Servicing the Technical Challenges
These rewards did not, however, come without challenges. Setting up home offices was new to both Pearson and CMS so there were some technical hurdles to leap. Because CSRs need to function similarly to their on-site peers, sending large amounts of data to the call center and running applications from their homes required large amounts of bandwidth to allow the eQuality call recording files to be shared. Also, to capture the recorded files, there could be no time lag between audio capture and screen capture, and setting up a T1 connection would be cost-prohibitive. So Pearson settled on cable modems for the home-based CSRs; to alleviate bandwidth problems an exclusive home-based server was added to the Phoenix call centers to run the voice capture. This, in turn, was connected to the eQuality server. By implementing eQuality on a server, as well as email and other functions, Pearson removed the need for large amounts of bandwidth since the data would be running from one server to another.
Security proved to be the most challenging issue. To protect callers' privacy and ensure the security of their data, Kertesz and his project team needed to find a way to lock down data that was in transit. Pearson's answer: By centralizing the home-based CSRs' application configurations on a server located on-site (minimizing the hardware functionality and running the software off the server), the project team was able to fully comply with CMS's security requirements.
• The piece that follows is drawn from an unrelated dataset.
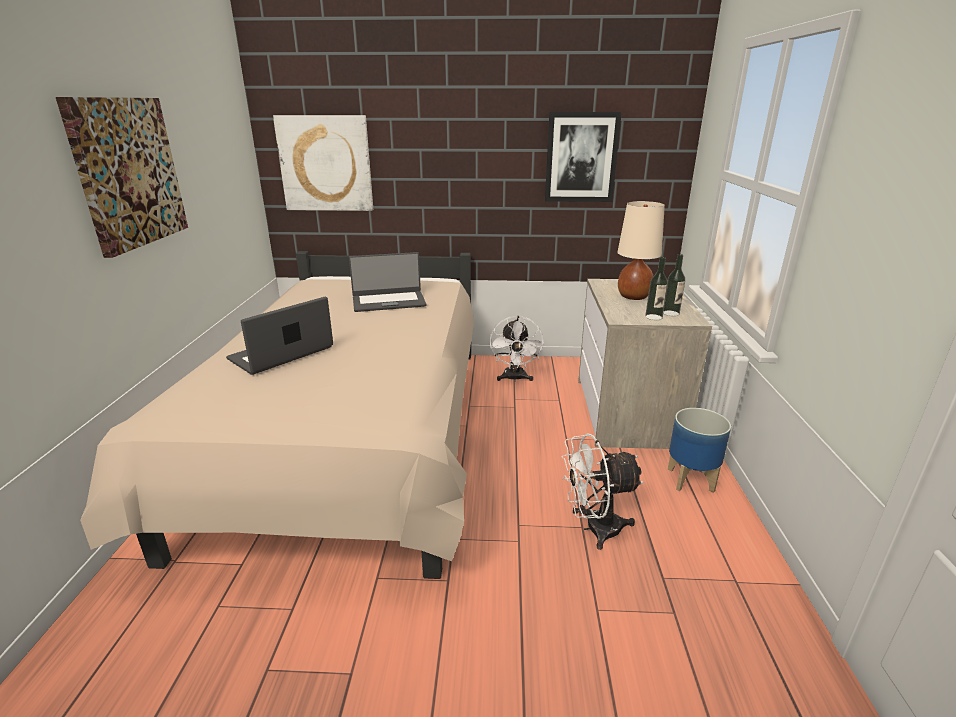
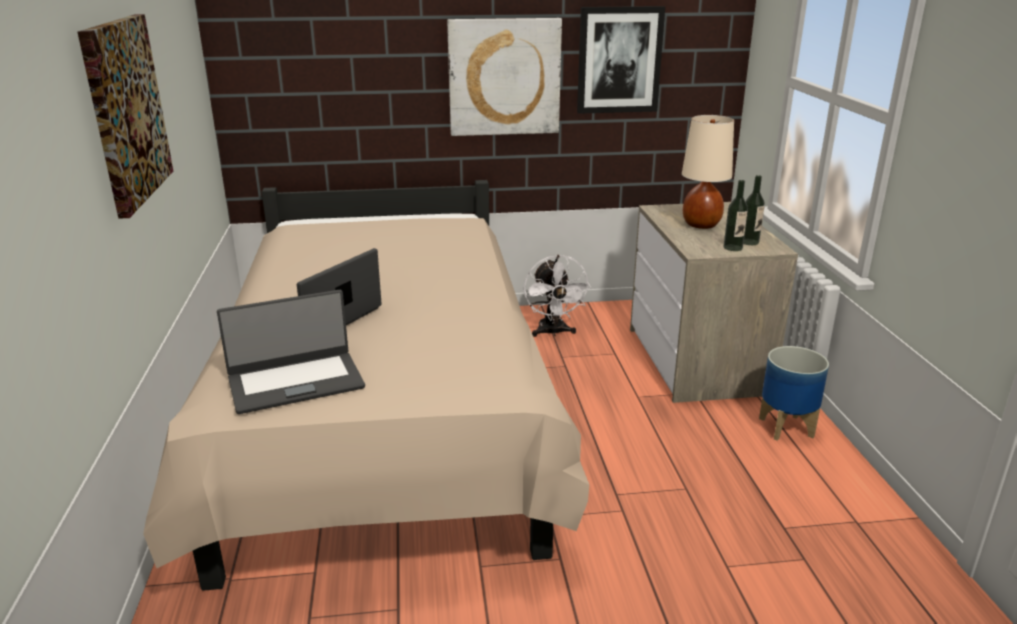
camera: 10 degrees left, 0 degrees up
picture [273,115,373,211] -> picture moved to [447,18,562,136]
laptop [349,252,426,312] -> laptop moved to [217,290,365,414]
white fan [562,433,643,550] -> none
Software installed on the server is used to encrypt the data sent by the home-based CSRs, and since the eQuality application is run from an on-site server, Pearson doesn't worry about data being transmitted over the Internet.
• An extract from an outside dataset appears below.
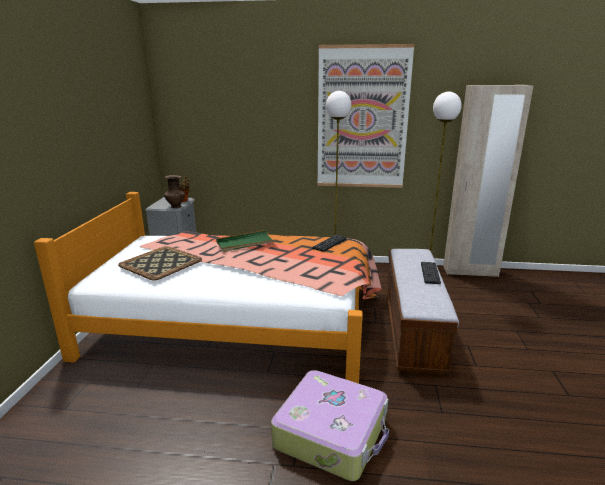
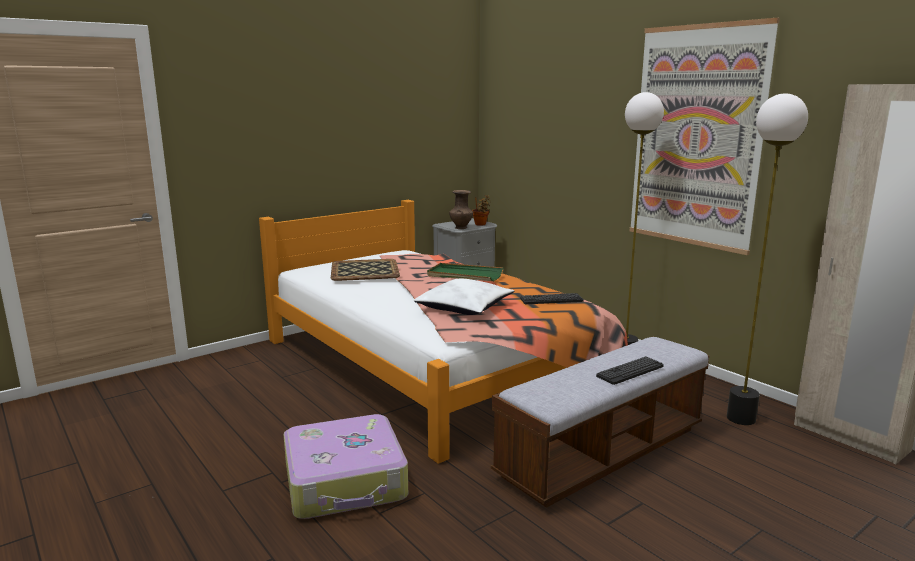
camera: 45 degrees right, 5 degrees down
none -> white pillow [414,279,514,315]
Controlling each home-based agent's PC configuration was the final challenge. Call center supervisors need to lock down the software configurations on the agents' PCs. In addition, Pearson needs to minimize costly off-site support. Once again, Pearson looked to the server connections. The project team partitioned the server for each home-based CSR and ran all applications off of it. Running each application off the server rather than from each CSR's PC allows Pearson to control the types and versions of software the CSRs run, apply stricter security measures around the CSRs' software, and decrease the number of support visits by upgrading or adding software to the remote users' configurations as necessary. The ability to upgrade and add software proved particularly useful, as special accommodations were required for handicap considerations, such as specially designed user functionality and program shortcuts to save effort and time.
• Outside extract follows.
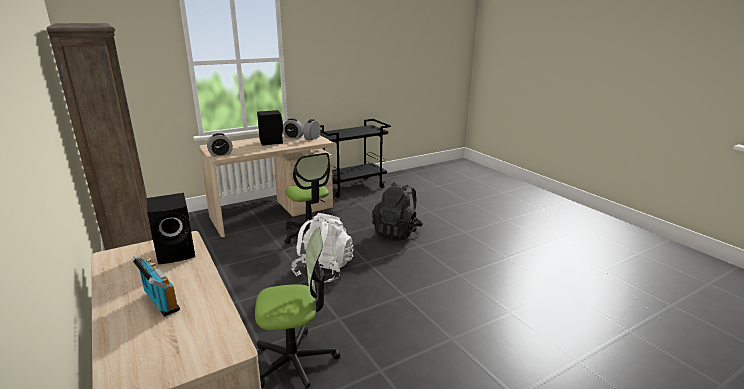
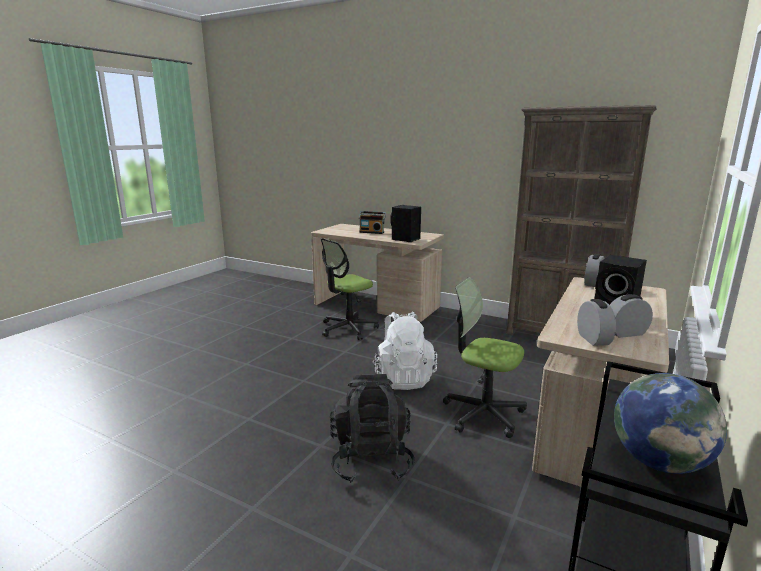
camera: 150 degrees right, 5 degrees down
none -> globe [614,373,727,474]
"The home-based CSR project was a huge success, despite the technical challenges we faced. The JWOD home-based CSRs are able to provide the same high quality answers to Medicare and Medicaid beneficiaries as their on-site peers," Kertesz says. "These results are truly amazing and exciting for the future growth of home-based contact centers. More important, with the help of eQuality and a first-class project team those with barriers to employment were afforded opportunities for meaningful work."